SOURCE EXTRACT
Nipype script hanging when ran on cluster

rob · May 5, 2020, 8:49am

I am having an issue whereby I can successfully run a nipype script when running it directly from the command line e.g.

bash script.sh

But when I submit it to a cluster:

qsub -t 1 queue.script

It hangs indefinitely, i.e. it starts running and stays running for hours (the job should only take a few minutes), not producing any error message

queue.script looks like this:

#!/bin/tcsh
#$ -m n
#$ -o /data/project/logs/segment_o$TASK_ID
#$ -e /data/project/logs/segment_e$TASK_ID
#$ -q global
#$ -N segment

module purge
module load sge
module load matlab
module load spm

set list=‘/data/subjects.list'

# Need this to set the conda environment in tcsh
setenv CONDA_ENV_PATH /home/.conda/envs/virtual_env
setenv CONDA_DEFAULT_ENV virtual_env
setenv PATH /home/.conda/envs/virtual_env/bin:${PATH}

set file="`awk 'FNR==$SGE_TASK_ID' ${list}`"
bash script.sh ${file}

The script this calls: script.sh:

python /path/to/segment.py

And the nipype script, segment.py:

import nipype.interfaces.spm as spm
import nipype.interfaces.matlab as mlab
spm_path = "/software/system/spm/spm-12-20181114"

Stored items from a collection

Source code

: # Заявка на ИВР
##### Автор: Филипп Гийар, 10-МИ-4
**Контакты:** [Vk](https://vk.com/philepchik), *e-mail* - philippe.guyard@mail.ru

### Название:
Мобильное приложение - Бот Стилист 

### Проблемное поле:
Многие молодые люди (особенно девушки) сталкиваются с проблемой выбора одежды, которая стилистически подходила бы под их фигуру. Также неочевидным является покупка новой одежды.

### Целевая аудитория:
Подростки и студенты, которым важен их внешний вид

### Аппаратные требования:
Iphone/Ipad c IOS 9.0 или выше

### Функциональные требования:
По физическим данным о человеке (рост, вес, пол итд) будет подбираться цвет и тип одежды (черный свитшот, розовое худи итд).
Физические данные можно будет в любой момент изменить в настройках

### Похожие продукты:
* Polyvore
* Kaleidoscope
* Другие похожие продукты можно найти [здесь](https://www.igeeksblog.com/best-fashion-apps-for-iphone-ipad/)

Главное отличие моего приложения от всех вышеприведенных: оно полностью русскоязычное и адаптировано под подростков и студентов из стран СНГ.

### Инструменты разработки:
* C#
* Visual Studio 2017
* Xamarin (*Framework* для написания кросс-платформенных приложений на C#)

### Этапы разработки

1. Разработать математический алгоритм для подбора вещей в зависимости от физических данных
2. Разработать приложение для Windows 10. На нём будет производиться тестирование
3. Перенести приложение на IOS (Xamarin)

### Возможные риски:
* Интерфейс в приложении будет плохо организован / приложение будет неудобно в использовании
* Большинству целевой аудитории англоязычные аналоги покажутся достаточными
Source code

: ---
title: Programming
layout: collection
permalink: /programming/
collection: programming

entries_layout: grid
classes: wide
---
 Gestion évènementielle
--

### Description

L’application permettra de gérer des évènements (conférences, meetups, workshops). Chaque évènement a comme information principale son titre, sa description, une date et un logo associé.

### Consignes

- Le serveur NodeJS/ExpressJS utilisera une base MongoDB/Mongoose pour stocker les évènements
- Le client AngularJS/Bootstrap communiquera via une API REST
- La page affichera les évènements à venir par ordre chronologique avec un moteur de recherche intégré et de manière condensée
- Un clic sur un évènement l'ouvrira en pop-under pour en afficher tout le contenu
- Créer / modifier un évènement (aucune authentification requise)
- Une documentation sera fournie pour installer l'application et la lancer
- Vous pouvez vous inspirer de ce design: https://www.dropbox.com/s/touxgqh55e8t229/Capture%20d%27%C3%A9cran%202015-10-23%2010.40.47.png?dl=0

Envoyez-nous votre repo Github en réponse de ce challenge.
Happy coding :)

TO DO
**a.** In the Nipype cluster post, condense the paragraph beginning "It hangs indefinitely" into a short list that keeps its main facts.
**b.** Resume the Nipype cluster post from the point where it stops.
You won't need the entries.

LIST OF ANSWERS
**a.**
- The job hangs indefinitely.
- It starts running and stays running for hours.
- It should take only a few minutes.
- It produces no error message.

**b.**
mlab.MatlabCommand.set_default_paths(spm_path)

seg = spm.NewSegment()
seg.inputs.channel_files = 'anat.nii'
tissue1 = ((f'{spm_path}/tpm/TPM.nii', 1), 2, (True,True), (False, False))
tissue2 = ((f'{spm_path}/tpm/TPM.nii', 2), 2, (True,True), (False, False))
tissue3 = ((f'{spm_path}/tpm/TPM.nii', 3), 2, (True,False), (False, False))
tissue4 = ((f'{spm_path}/tpm/TPM.nii', 4), 2, (False,False), (False, False))
tissue5 = ((f'{spm_path}/tpm/TPM.nii', 5), 2, (False,False), (False, False))
seg.inputs.tissues = [tissue1, tissue2, tissue3, tissue4, tissue5]
seg.run()

If instead of running NewSegment in the python script, I run e.g coregister it runs successfuly both when called directly and when ran via the cluster

coreg = spm.Coregister()
coreg.inputs.target = "c1anat.nii"
coreg.inputs.source = "cbf.nii"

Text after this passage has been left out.